### [Task 1]
Write out the part of the monetary policy update that opens with the words "NAB Monetary Policy" and closes with "place this year.", swapping "RBA" for "Reserve Bank of Australia" wherever it appears in that part.

### [Selection]
----------

September 30, 2024

NAB Monetary Policy Update – 30 Sep 2024

Shifting balance of risks sees February 2025 firm for first rate cut – but easing still likely gradual.

Key points

  • We now expect the RBA to cut in February 2025 (previously May 2025). From there we continue to see a steady profile of one cut per quarter back to 3.10% in early-2026.
  • Domestic inflation pressures are cooling, but only gradually, and we continue to expect the conditions for a cut will not be in place this year.
  • The risk has been skewed to a first cut earlier in 2025, and today’s change acknowledges the balance of risks has likely shifted sufficiently for the RBA to feel comfortable cutting a little sooner than we earlier expected. It remains our view that RBA cuts will be later and shallower than many peer central banks.
  • The small adjustment to our cut profile does not come with material shifts to our forecasts. We expect H1 2024 will have marked the trough in growth, but we expect a more modest pickup than the RBA’s own forecasts. We expect the unemployment rate to rise a little further before stabilising around 4 1/2.

----------

### [Task 2]
Copy the rows exactly, starting at the first row and ending with the line containing "state / province: Colima", both ends included.

----------

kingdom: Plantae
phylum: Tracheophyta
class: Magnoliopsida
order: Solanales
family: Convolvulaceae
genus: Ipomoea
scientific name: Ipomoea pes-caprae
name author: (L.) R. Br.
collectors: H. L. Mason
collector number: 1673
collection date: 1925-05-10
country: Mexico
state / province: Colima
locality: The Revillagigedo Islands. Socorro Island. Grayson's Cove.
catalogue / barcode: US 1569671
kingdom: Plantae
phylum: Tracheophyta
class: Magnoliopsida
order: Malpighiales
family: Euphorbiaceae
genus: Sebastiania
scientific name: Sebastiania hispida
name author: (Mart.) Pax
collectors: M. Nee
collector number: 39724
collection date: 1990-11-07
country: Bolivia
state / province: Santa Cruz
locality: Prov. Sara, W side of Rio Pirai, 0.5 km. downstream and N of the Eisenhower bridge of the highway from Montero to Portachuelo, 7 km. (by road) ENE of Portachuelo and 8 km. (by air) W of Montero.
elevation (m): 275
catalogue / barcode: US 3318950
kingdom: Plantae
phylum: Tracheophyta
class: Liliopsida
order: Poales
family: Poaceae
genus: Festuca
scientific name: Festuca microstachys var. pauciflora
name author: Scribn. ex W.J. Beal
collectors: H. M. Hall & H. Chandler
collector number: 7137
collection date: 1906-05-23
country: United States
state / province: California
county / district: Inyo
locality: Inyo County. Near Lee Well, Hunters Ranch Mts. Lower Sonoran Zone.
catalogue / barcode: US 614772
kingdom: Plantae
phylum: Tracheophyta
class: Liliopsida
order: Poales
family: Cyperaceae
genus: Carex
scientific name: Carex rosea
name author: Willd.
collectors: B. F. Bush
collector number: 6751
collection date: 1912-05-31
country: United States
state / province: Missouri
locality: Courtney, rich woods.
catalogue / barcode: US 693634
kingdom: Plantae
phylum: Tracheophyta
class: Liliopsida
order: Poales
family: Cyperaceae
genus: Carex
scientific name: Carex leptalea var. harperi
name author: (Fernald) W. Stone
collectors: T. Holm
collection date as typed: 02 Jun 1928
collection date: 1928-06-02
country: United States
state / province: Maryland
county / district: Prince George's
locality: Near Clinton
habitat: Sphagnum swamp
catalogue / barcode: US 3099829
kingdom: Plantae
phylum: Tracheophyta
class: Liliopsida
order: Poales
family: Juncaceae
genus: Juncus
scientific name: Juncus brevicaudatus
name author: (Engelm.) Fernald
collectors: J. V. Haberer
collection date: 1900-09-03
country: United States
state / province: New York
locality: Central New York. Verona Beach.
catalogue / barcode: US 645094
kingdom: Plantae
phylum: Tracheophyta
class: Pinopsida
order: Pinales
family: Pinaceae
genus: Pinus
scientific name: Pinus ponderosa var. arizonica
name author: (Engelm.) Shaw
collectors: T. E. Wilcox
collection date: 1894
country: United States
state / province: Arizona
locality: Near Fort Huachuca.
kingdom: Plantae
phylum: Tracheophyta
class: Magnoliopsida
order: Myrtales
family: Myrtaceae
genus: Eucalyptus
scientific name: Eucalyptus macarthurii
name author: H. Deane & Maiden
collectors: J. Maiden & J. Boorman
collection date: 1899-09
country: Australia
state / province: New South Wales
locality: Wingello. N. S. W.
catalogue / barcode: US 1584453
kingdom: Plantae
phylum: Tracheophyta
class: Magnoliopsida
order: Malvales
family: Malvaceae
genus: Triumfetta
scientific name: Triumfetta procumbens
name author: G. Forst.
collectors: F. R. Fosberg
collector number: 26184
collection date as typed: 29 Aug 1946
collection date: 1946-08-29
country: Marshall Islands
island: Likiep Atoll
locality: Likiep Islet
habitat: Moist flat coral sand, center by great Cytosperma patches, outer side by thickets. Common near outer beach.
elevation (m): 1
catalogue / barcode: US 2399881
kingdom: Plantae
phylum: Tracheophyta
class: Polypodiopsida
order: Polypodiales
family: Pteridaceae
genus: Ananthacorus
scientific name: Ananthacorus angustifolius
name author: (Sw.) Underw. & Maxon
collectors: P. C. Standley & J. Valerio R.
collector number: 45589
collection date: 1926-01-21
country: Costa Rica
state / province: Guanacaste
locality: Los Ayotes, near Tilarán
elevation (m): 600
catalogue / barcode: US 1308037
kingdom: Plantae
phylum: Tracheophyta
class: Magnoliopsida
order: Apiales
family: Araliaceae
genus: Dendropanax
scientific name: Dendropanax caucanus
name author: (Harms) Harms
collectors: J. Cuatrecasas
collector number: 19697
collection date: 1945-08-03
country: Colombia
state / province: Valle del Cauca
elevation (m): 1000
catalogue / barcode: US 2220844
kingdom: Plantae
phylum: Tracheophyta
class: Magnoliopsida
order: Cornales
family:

----------

### [Exercise answer 1]
NAB Monetary Policy Update – 30 Sep 2024

Shifting balance of risks sees February 2025 firm for first rate cut – but easing still likely gradual.

Key points

  • We now expect the Reserve Bank of Australia to cut in February 2025 (previously May 2025). From there we continue to see a steady profile of one cut per quarter back to 3.10% in early-2026.
  • Domestic inflation pressures are cooling, but only gradually, and we continue to expect the conditions for a cut will not be in place this year.

### [Exercise answer 2]
kingdom: Plantae
phylum: Tracheophyta
class: Magnoliopsida
order: Solanales
family: Convolvulaceae
genus: Ipomoea
scientific name: Ipomoea pes-caprae
name author: (L.) R. Br.
collectors: H. L. Mason
collector number: 1673
collection date: 1925-05-10
country: Mexico
state / province: Colima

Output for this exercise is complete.